Passate le ore del lutto l'Italia ha cominciato a mostrare il suo volto di sempre: coraggiosa, solidale, ingegnosa ma anche disfattista, scarica barile, trasformista ed abile a strumentalizzare persone e circostanze. Insomma il meglio e il peggio di ciò che siamo e che immancabilmente viene a galla quando qualcosa di tragico ci colpisce.
Riccardo Morandi progettò il ponte che attraversa la valle Polcervia a ridosso della zona industriale di Sampierdarena nei primi anni sessanta. L'opera venne inaugurata nel 1967 dopo circa 4 anni di lavoro: 1182 metri di lunghezza, alta 45 metri e sorretta da piloni che nel punto più alto raggiungono i 90 metri! Una opera ardita. Erano gli anni del boom economico, della rinascita sociale di un Paese dilaniato dal conflitto mondiale. Tutto correva nella direzione di un progresso che sembrava non conoscere limiti e che per molti anni ci ha illuso facendoci sentire onnipotenti. Ora l'istantanea di quel camion fermo a pochi metri dall'abisso ci dimostra esattamente il contrario, ci insegna che quella corsa spericolata forse è finita. La vita, il destino o come lo vogliamo chiamare non fa i conti con calcoli matematici o formule incomprensibili. La tecnologia se non è supportata dall'attenzione all'Uomo diventa un inganno e può esaurirsi in un cumulo di travi contorte.

La magistratura dirà con il tempo se ci sono stati colpevoli e responsabili diretti di questa catastrofe. In questo momento ciò che noi cittadini comuni percepiamo é una profonda sensazione di smarrimento difronte alla negligenza sistematica e alla superficialità con cui viene gestita la cosa pubblica nelle cui casse continua a confluire una ricchezza enorme che dovrebbe essere reimpiegata per garantire la sicurezza e il benessere a tutti e che al contrario serve per gonfiare le tasche dei padroni di ieri e di oggi.
#####
=== Esercizi ===
- 1) Riporta il passo dell'estratto sul ponte di Morandi da "Passate le ore" a "tragico ci colpisce.".
- 2) Rispondi brevemente a queste domande sull'estratto sul ponte di Morandi.
(a) In che anno venne inaugurato il ponte?
(b) Quanti metri di lunghezza misura l'opera?
(c) Secondo l'estratto, chi stabilirà con il tempo se ci sono stati colpevoli della catastrofe?
- 3) Prosegui l'estratto sul ponte di Morandi a partire dalla sua ultima frase.
#####
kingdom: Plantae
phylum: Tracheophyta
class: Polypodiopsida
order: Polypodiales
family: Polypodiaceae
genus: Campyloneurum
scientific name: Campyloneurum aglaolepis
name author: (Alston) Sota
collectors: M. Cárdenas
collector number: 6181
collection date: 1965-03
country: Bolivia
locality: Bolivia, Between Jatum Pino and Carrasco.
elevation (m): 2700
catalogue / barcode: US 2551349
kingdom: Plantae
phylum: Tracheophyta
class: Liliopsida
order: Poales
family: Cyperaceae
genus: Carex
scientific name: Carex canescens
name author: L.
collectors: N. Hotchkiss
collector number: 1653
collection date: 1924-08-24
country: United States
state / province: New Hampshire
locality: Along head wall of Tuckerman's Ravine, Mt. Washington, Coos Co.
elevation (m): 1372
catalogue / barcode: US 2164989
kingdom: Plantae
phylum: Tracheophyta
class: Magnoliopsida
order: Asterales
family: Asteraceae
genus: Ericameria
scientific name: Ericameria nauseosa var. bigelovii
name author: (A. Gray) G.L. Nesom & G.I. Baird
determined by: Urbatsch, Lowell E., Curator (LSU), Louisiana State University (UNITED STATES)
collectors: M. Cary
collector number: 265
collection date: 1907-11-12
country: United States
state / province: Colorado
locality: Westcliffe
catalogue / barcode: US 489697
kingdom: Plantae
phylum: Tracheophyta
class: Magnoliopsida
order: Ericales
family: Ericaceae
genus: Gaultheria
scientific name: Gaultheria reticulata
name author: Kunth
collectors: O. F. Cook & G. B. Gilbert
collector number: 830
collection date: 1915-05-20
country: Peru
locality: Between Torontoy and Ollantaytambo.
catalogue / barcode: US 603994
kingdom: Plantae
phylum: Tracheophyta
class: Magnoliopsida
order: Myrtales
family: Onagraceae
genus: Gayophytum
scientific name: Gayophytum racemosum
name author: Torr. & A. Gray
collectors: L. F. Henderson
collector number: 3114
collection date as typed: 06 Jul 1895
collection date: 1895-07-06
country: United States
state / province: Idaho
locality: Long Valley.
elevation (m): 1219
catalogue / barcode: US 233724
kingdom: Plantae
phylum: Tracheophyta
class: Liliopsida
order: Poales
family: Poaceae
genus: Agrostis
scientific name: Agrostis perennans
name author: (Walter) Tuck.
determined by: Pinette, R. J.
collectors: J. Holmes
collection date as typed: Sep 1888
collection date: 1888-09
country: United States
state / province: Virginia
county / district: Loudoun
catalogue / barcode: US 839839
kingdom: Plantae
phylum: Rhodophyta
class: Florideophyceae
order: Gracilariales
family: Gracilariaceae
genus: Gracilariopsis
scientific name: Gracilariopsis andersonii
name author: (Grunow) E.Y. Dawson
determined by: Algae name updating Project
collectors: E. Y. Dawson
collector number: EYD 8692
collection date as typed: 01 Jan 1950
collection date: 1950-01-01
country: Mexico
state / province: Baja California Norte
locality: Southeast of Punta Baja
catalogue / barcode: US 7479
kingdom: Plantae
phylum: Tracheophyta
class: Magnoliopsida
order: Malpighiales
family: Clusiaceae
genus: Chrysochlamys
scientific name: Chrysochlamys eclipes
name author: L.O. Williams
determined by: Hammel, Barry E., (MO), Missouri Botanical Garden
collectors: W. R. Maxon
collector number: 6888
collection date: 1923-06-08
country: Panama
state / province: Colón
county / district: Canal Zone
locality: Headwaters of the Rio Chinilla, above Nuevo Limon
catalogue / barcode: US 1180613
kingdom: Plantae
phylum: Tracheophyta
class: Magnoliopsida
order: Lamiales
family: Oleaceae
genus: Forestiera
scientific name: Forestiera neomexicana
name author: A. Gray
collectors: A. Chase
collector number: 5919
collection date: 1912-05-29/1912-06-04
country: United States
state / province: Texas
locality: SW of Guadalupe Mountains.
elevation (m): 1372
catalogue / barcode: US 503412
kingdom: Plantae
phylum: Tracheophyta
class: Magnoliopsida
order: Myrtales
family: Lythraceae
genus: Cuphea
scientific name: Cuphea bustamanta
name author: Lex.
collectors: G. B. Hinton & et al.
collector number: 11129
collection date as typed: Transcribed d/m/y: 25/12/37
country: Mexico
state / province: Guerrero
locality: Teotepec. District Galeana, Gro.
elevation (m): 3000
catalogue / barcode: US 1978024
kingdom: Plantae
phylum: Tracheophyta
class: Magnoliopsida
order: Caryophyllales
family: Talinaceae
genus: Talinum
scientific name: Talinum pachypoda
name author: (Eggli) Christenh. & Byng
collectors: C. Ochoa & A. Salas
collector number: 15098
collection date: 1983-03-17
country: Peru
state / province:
#####
=== Risultati degli esercizi ===
- 1)
Passate le ore del lutto l'Italia ha cominciato a mostrare il suo volto di sempre: coraggiosa, solidale, ingegnosa ma anche disfattista, scarica barile, trasformista ed abile a strumentalizzare persone e circostanze. Insomma il meglio e il peggio di ciò che siamo e che immancabilmente viene a galla quando qualcosa di tragico ci colpisce.

- 2)
(a) Nel 1967.
(b) 1182 metri.
(c) La magistratura.

- 3)
Le nostre vite sono appese a un filo o ad un traliccio di ponte e dimenticarcelo ci porta a vivere presuntuosamente come fossimo Dei immortali facendoci dimenticare ciò che è la nostra eterna fragilità.

Dopo solo vent'anni dalla sua costruzione vennero aggiunti al ponte dei grossi cavi per garantirne una maggiore stabilità, intervento che lo rese simile ad un piccolo ponte di Brooklin. Nel 1987 lo stesso Morandi pubblicava uno studio con il quale spiegava come le condizioni strutturali del ponte fossero rapidamente mutate nel tempo “per effetto dei carichi mobili e dell'azione ambientale, sopratutto sulla pavimentazione, sulle strutture portanti, sugli intarsi e sulle finiture, oltre agli effetti chimici e meccanici dovute alle azioni metereologiche sul calcestruzzo”
Ho trovato casualmente sul web una raccolta di articoli pubblicati negli ultimi anni sul Ponte Morandi che ne rilevano il costante degrado e il suo livello di pericolosità ( questo è il link: Il Ponte Morandi, cronaca di un disastro annunciato )
I segnali c'erano, eccome che c' erano. E' mancata una accurata diagnostica che le conoscenze scentifiche garantirebbero ai giorni d'oggi. In tutti questi anni attraversare quel viadotto è stato come partecipare ad una roulette russa: qualcuno ha vinto e qualcuno ha perso. In pochi sapevano che stavano giocando.
Per questo parlare oggi solo di una tragica fatalità o di coincidenza di numerosi fattori negativi non rende onore alle vittime e al cuore spezzato di Genova.
L'Italia resta il Paese più bello del Mondo, fragile e controverso, meraviglioso e disperato, solidale e arrivista. Un Paese che ha bisogno di essere amato e protetto come fosse un gioiello prezioso.